説明

回転電機

【課題】固定子コイル端部全体の冷却性能を向上させ、電機全体の出力を高めることが可能な回転電機を提供する。
【解決手段】ケーシング1内に回転子2と固定子3とが配置され、この回転子2の端部に軸流ファン5が設けられる一方、固定子3はケーシング1の一部を構成する固定子枠8に取り付けられ、この固定子枠8には軸流ファン5に向けて通風経路形成用のエンドベル9が延設され、かつ固定子枠8と固定子3の軸流ファン側の端部との間には、軸流ファン5からの通風を固定子3の外周側に分流させるバイパス通風孔14が形成されている。

【発明の詳細な説明】
【技術分野】
【0001】
本発明は、回転電機に係り、特には固定子コイル端部の温度分布を均一化して電機全体の出力を高めた通風冷却構造に関する。
【背景技術】
【0002】
従来の回転電機には、図4に示す構成のものがある。この回転電機は、ケーシング1内に回転子2とこの回転子2の外側の固定子3とがギャップを介して同心状に配置されている。そして、回転子2は、その両端が図示しないベアリング等を介してケーシング1に回転自在に支承され、この回転子2の端部には軸流ファン5が設けられている。
【0003】
一方、固定子3は、ケーシング1の一部を構成する固定子枠8に取り付けられ、この固定子枠8には軸流ファン5に向けてエンドベル9が延設されて通風経路10が形成されている。なお、3aは固定子3の固定子鉄心から軸方向外方に突出した固定子コイルの線輪端である。
【0004】
この構成の回転電機において、回転子2の回転に伴い、この回転子2に設けられた軸流ファン5も回転するので、図示しない冷却器からの冷風は、図4中に破線で示すように、ケーシング1とエンドベル9との間の通風経路10を経由して冷風吹出口10aから軸流ファン5に向けて吹き出された後、軸流ファン5によって軸方向に向けて押し出される。そして、この冷風は回転子2と固定子3に流入して両者が通風冷却される。
【0005】
なお、従来、回転電機の通風冷却機構として、回転軸の軸方向に開口した吸気口と軸方向と直交する径方向に開口した排気口とを有するL字状に屈曲された通風路を有する遠心ファンを回転軸に同軸状に固定し、吸気口から軸方向に沿って吸い込まれた外気を、排気口から軸方向と直交する径方向に吹き出し、この外気を電機内部と固定子枠の外側とに分流し、固定子枠の外側に分流した外気を固定子の駆動側に導いて電機を通風冷却する構造のものが既に提案されている(例えば、下記の特許文献1参照)。

保存済みデータの一覧:
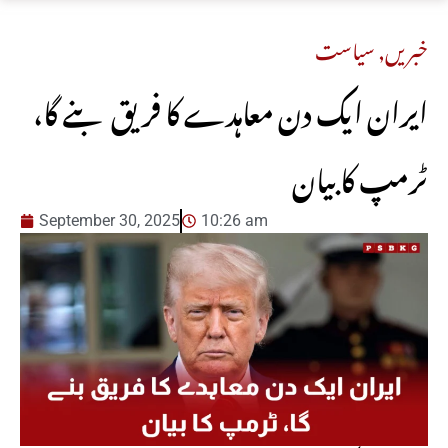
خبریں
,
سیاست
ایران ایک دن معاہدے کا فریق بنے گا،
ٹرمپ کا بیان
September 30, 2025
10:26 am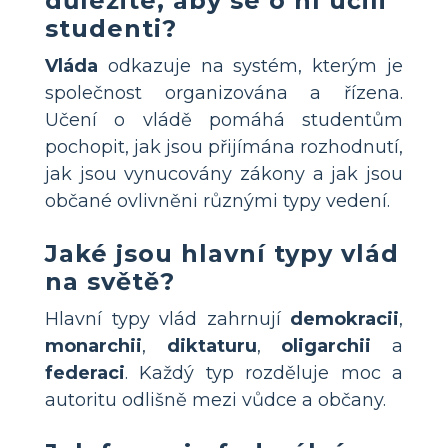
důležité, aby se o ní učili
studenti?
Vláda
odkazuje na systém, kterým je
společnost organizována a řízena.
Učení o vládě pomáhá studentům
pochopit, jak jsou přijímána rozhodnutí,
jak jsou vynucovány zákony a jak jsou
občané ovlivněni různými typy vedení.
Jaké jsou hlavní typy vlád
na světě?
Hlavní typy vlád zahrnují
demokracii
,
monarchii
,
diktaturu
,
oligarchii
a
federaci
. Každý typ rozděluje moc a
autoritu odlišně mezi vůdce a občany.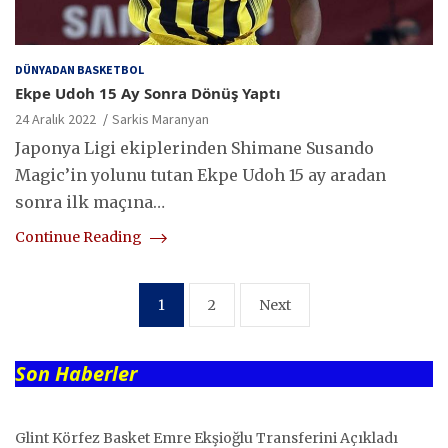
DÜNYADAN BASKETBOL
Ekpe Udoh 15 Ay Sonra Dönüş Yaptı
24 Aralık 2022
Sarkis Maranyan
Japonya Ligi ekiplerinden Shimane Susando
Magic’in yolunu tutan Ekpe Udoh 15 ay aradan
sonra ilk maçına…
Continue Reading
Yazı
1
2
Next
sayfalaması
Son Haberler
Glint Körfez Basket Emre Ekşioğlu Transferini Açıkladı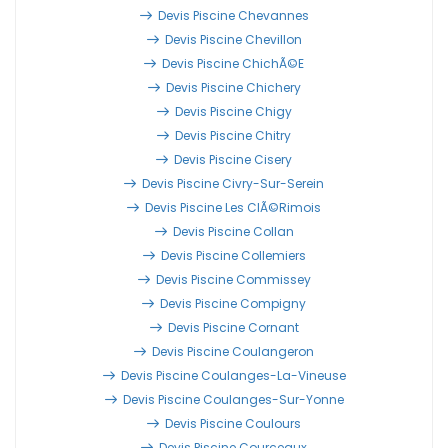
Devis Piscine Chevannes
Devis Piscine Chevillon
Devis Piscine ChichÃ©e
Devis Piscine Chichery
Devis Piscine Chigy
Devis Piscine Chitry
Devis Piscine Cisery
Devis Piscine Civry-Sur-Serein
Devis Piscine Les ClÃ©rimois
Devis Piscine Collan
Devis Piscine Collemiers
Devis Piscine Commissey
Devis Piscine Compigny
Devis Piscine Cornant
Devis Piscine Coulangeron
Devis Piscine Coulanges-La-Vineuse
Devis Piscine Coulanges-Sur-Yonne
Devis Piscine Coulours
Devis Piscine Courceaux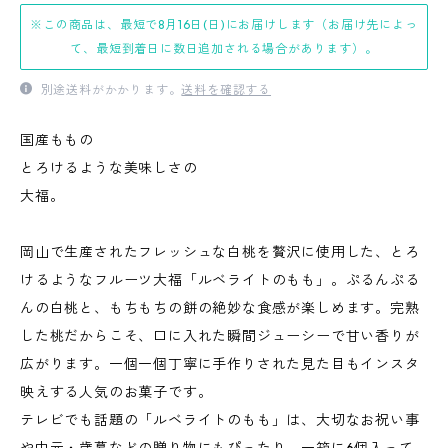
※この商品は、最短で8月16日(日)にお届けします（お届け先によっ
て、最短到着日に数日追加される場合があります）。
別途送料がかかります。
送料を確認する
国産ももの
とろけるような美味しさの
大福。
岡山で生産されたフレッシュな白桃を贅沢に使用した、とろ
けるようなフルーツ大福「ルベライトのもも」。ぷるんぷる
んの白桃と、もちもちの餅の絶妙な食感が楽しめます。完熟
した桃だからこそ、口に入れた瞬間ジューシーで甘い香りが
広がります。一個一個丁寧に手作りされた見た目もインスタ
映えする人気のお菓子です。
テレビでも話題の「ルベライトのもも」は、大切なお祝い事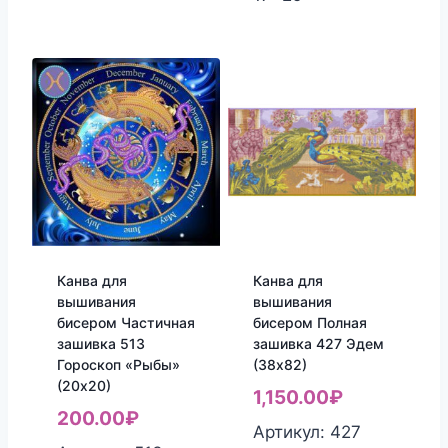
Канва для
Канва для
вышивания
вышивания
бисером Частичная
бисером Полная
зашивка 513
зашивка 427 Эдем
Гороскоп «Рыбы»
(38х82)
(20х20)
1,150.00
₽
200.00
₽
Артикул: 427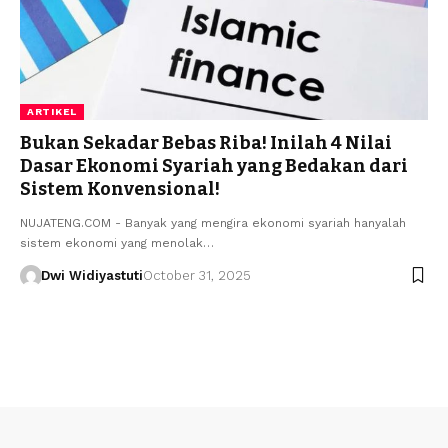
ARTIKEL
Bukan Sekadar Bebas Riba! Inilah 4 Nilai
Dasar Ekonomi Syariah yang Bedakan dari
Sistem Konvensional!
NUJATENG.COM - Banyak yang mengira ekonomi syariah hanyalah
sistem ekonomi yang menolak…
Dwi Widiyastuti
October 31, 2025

---

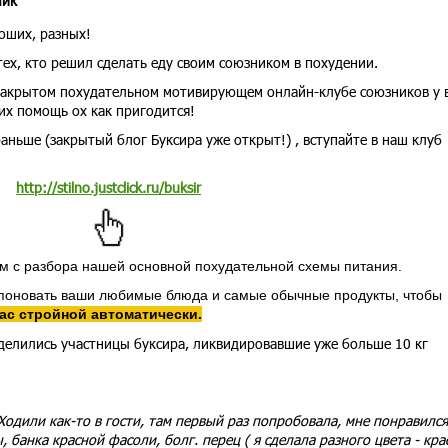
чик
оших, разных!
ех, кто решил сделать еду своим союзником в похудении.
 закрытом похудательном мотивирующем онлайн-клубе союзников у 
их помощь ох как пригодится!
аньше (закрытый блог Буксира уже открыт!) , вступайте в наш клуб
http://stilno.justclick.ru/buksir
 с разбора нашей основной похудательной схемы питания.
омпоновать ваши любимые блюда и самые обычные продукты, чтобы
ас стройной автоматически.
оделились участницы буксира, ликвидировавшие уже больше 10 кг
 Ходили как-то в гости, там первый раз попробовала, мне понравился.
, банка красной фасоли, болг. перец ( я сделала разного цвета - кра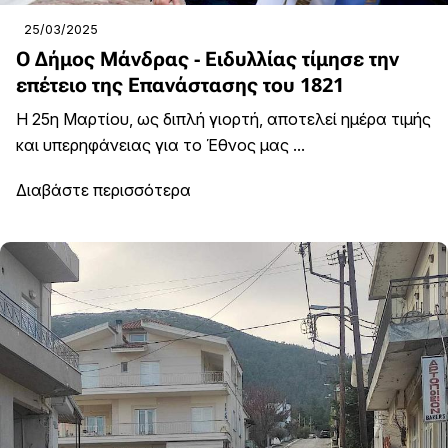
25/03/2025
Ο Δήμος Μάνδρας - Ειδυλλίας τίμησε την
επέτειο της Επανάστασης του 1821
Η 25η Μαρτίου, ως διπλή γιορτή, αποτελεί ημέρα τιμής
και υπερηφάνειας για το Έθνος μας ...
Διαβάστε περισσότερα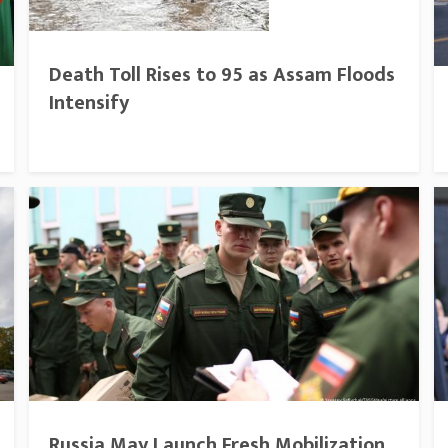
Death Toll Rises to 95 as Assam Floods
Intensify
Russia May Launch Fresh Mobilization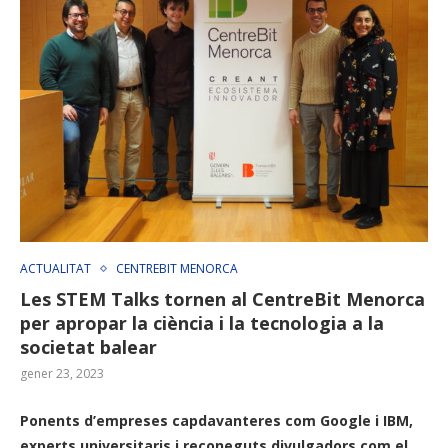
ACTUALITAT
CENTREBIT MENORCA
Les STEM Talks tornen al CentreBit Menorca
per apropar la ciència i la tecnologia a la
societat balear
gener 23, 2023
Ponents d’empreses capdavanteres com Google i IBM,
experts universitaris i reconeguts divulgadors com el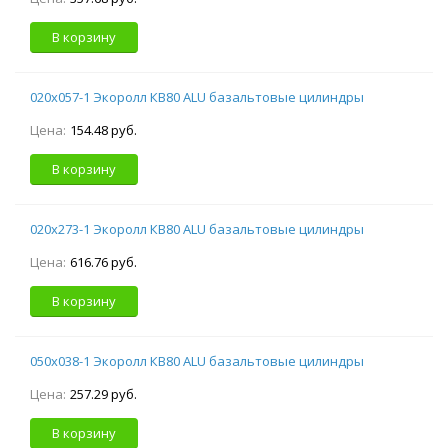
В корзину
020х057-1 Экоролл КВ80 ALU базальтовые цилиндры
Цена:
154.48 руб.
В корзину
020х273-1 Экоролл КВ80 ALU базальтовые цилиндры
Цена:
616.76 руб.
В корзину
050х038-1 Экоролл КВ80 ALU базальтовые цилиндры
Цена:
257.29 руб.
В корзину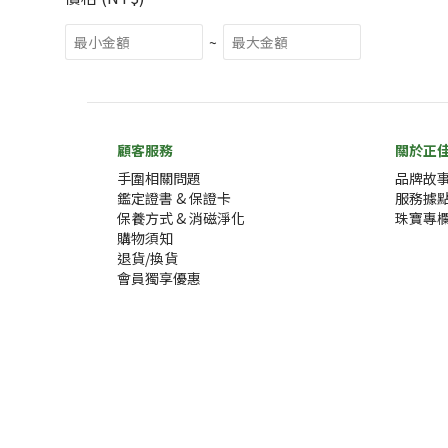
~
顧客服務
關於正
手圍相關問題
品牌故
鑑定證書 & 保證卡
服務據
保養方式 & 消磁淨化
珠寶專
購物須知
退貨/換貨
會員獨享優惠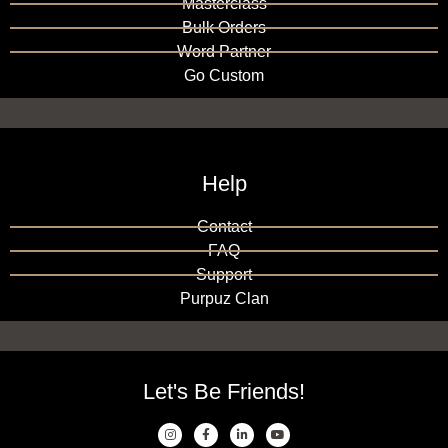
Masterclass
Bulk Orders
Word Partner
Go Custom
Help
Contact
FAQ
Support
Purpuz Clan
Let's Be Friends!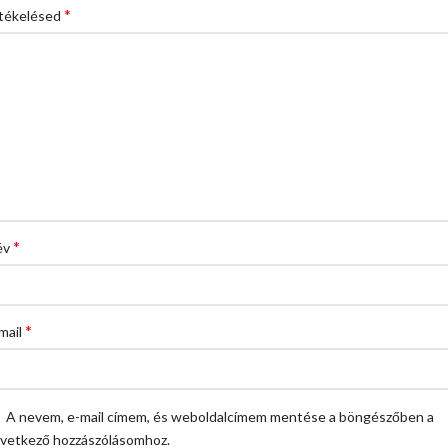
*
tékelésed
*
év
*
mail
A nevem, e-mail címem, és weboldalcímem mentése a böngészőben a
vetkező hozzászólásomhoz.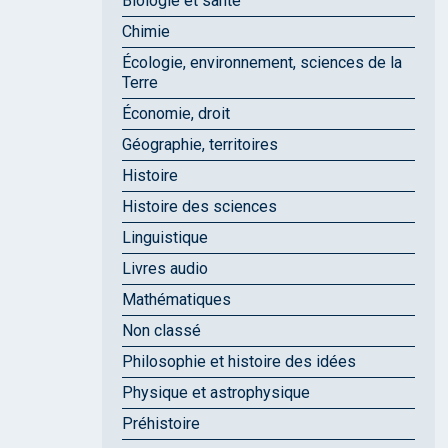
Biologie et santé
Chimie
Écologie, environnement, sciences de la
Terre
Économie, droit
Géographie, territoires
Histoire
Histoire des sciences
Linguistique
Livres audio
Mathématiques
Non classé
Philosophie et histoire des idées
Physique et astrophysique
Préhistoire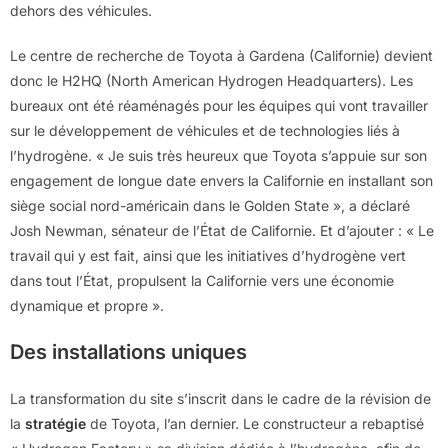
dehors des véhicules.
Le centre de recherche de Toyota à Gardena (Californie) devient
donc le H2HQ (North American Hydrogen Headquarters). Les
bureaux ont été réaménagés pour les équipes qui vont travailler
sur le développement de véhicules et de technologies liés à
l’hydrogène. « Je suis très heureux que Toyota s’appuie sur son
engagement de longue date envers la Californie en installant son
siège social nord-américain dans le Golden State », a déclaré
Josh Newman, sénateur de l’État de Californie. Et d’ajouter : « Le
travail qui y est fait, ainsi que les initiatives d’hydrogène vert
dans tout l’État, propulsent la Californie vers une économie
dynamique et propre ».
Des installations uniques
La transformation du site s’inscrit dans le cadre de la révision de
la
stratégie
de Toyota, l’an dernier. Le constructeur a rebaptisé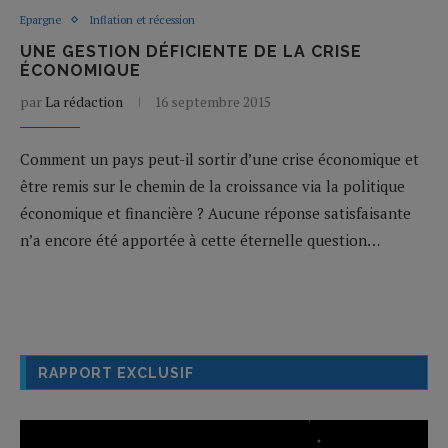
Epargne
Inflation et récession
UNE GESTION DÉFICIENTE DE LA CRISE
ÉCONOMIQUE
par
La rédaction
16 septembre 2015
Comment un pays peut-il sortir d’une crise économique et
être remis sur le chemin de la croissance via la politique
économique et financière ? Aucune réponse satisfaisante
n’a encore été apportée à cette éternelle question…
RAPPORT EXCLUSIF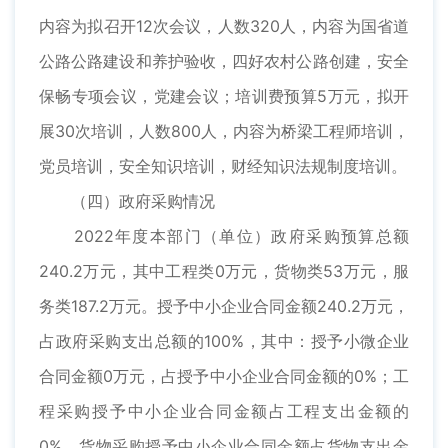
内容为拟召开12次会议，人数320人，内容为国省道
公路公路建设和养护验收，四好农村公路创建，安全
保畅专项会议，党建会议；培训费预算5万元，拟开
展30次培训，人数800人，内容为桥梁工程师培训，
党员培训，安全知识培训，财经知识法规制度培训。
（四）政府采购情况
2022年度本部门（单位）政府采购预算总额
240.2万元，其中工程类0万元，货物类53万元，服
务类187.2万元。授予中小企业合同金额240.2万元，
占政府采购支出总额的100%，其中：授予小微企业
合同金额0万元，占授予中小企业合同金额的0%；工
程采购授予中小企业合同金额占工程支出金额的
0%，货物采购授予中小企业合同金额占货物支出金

• **課題の内容**
回転電機についての抜粋を読んで、次の質問に答えてください。
1. バイパス通風孔14は、軸流ファン5からの通風をどこへ分けて流しますか。
2. 「3a」は何を指していますか。
3. 従来の構成で、通風経路10を通った冷風は、どこから軸流ファン5に向けて吹き出されますか。
この一覧は抜粋の内容とはつながりがありません。

• **あなたの答え**
1. 固定子3の外周側
2. 固定子3の固定子鉄心から軸方向外方に突き出た、固定子コイルの線輪端
3. 冷風吹出口10a